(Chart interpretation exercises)
↓

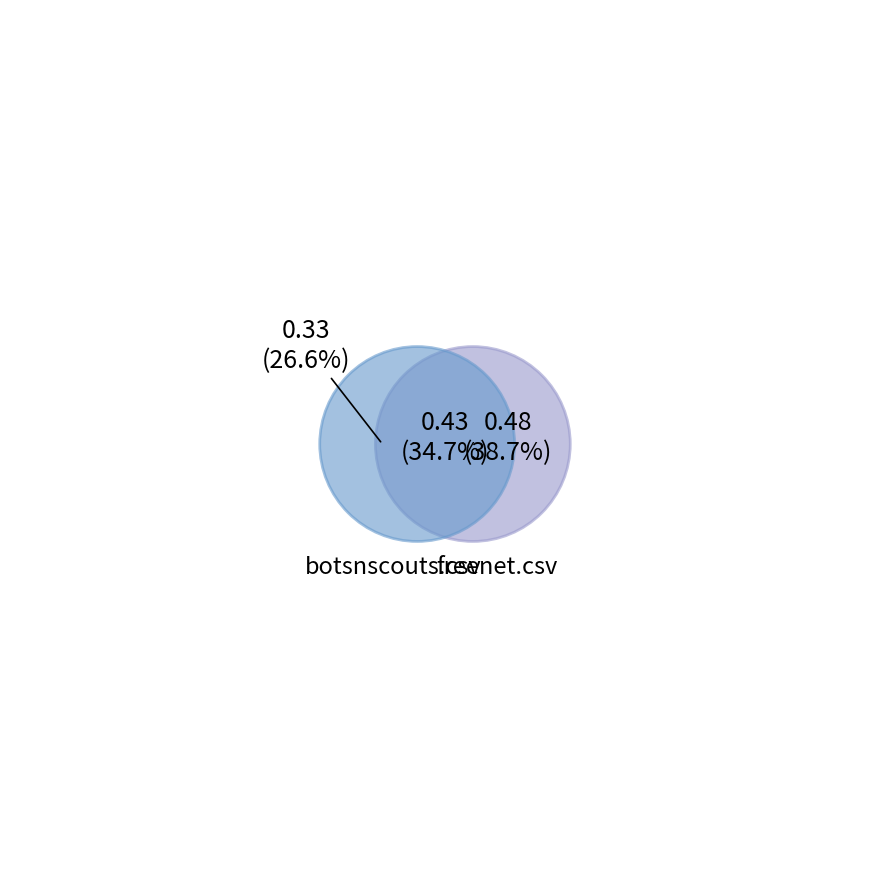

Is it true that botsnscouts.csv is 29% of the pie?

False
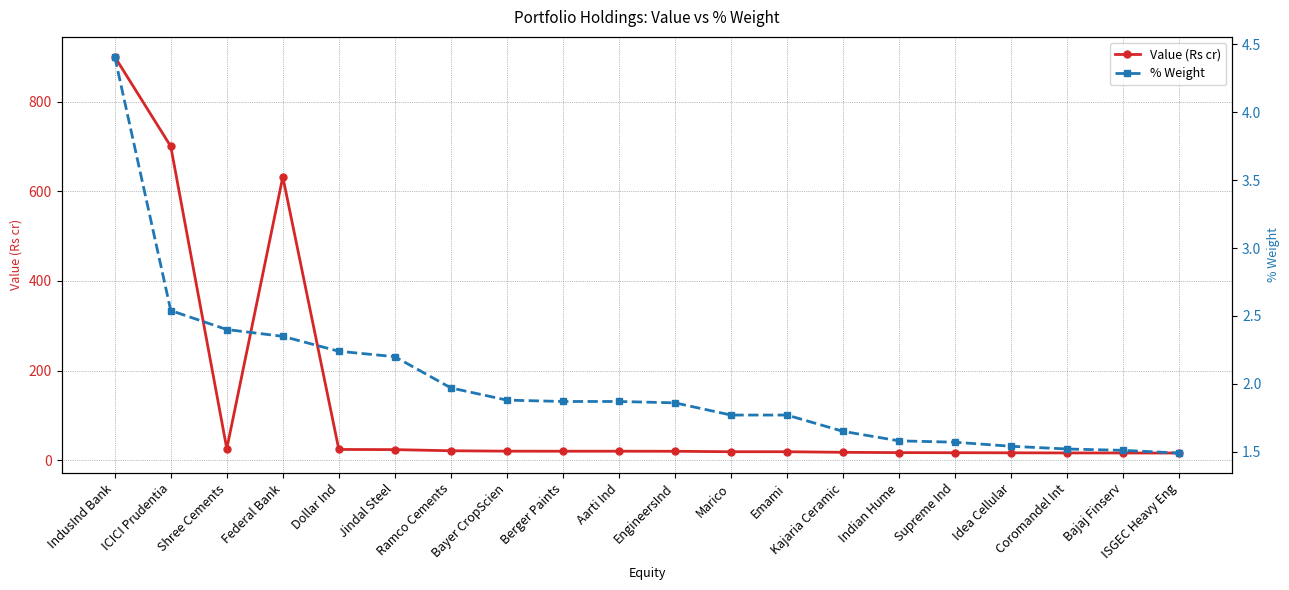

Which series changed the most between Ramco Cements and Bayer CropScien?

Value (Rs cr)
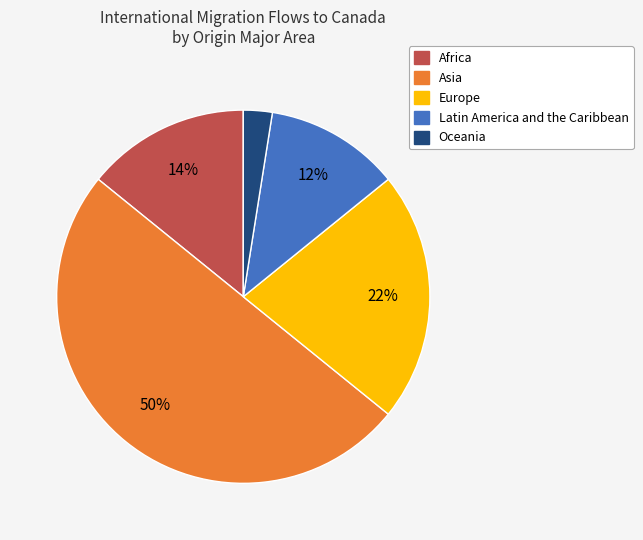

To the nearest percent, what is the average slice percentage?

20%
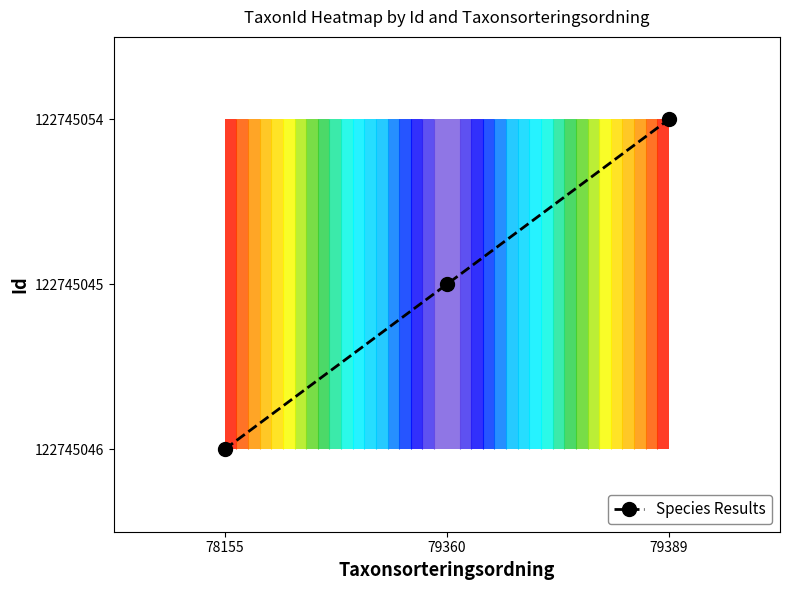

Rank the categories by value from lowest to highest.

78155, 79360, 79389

↑

> [Request] Update all of the records above so that "slice" becomes "wedge", with no other changes. Leave the pictures out of your answer.

> [Task response]
Is it true that botsnscouts.csv is 29% of the pie?

False

Which series changed the most between Ramco Cements and Bayer CropScien?

Value (Rs cr)

To the nearest percent, what is the average wedge percentage?

20%

Rank the categories by value from lowest to highest.

78155, 79360, 79389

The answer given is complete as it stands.